Ver a Fernando Alonso y a Carlos Sainz Jr, competir entre los mejores de la F1, es un orgullo para los que somos aficionados y para los que no lo son, pero toda obra humana tiene su génesis y su origen.

Antes que ellos, cuando poder participar en carreras era un verdadero milagro, sería injusto olvidar a los Bagration, Juan Fernández, Antonio Zanini, Jaime Sornosa (Correca) y oon un aparte, a Carlos Sainz padre, y otros muchos héroes de aquellos años del automovilismo español cuya lista sería interminable.

Pero hay uno que, por doble condición de piloto y formador, merece una mención especial, Emilio de Villota, padre de la inolvidable María.

Conozco su trayectoria desde que, recién terminada su carrera como economista, renuncio a un brillante por venir en la banca jugándose su futuro a cambio de un incierto devenir en el mundo del automóvil deportivo.

Emilio de Villota pilotando su McLaren M23 en el circuito del Jarama

Isabel, su mujer, fue en todo momento su mayor fan, y en lugar de quejarse ante una situación con muchas nubes en el horizonte, se convirtió a su más firme seguidora.
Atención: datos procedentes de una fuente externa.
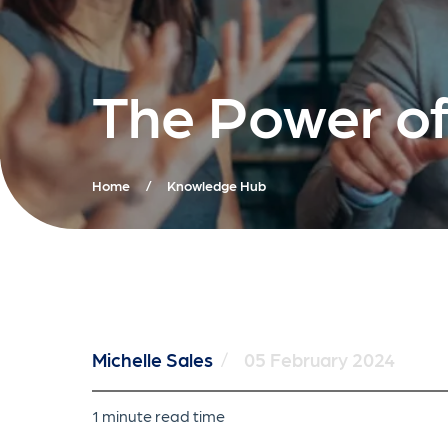
The Power of
Home
/
Knowledge Hub
Michelle Sales
/
05 February 2024
1 minute read time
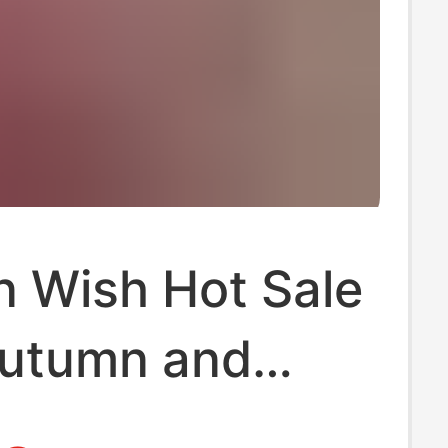
 Wish Hot Sale
utumn and
Hot Selling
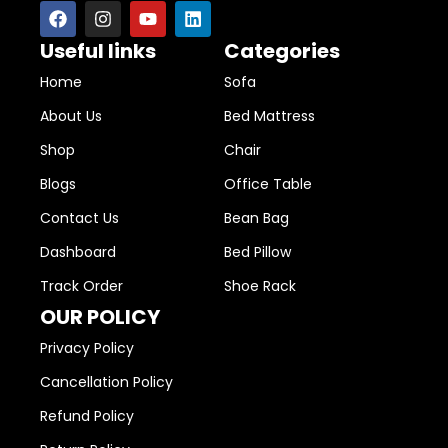
Useful links
Categories
Home
Sofa
About Us
Bed Mattress
Shop
Chair
Blogs
Office Table
Contact Us
Bean Bag
Dashboard
Bed Pillow
Track Order
Shoe Rack
OUR POLICY
Privacy Policy
Cancellation Policy
Refund Policy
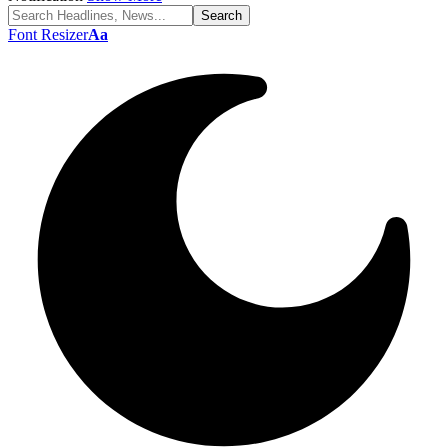
Font Resizer
Aa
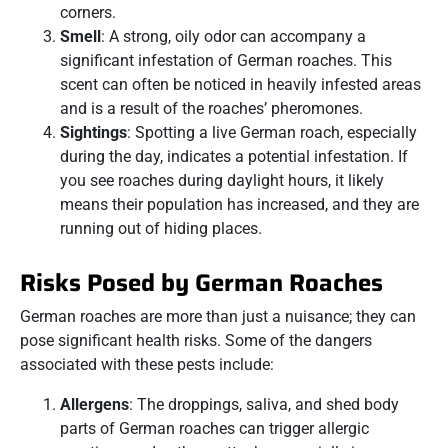
corners.
Smell
: A strong, oily odor can accompany a
significant infestation of German roaches. This
scent can often be noticed in heavily infested areas
and is a result of the roaches’ pheromones.
Sightings
: Spotting a live German roach, especially
during the day, indicates a potential infestation. If
you see roaches during daylight hours, it likely
means their population has increased, and they are
running out of hiding places.
Risks Posed by German Roaches
German roaches are more than just a nuisance; they can
pose significant health risks. Some of the dangers
associated with these pests include:
Allergens
: The droppings, saliva, and shed body
parts of German roaches can trigger allergic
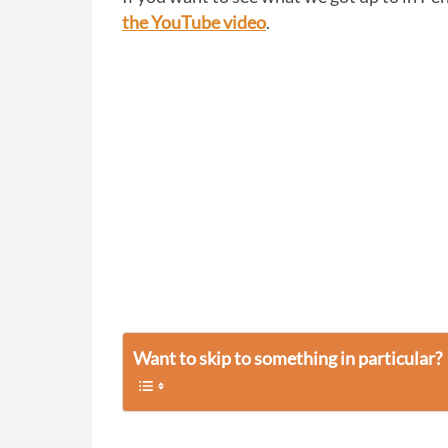
the YouTube video
.
Want to skip to something in particular?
De su palmarés no necesito hablar, todos los que, como yo, le siguieron por entonces, conocemos de los grandes sacrificios que ambos soportaron hasta verle al volante de un F1 codeándose con los Niki Lauda de aquellos años.

Pero esta semblanza de Emilio de Villota me quedaría incompleta, si no mencionase sus grandes cualidades como formador, su paciencia, y, sobre todo, su humanidad y su exquisita educación.

Nunca habríamos conocido Alonsos y otros, si no hubiese habido Villotas y otros predecesores que hicieron posible que el domingo veamos a un piloto español en la parrilla de las 500 Millas de Indianápolis.

A todos, a muchos de ellos los conocí personalmente, mi agradecimiento como aficionado y mi más entrañable recuerdo.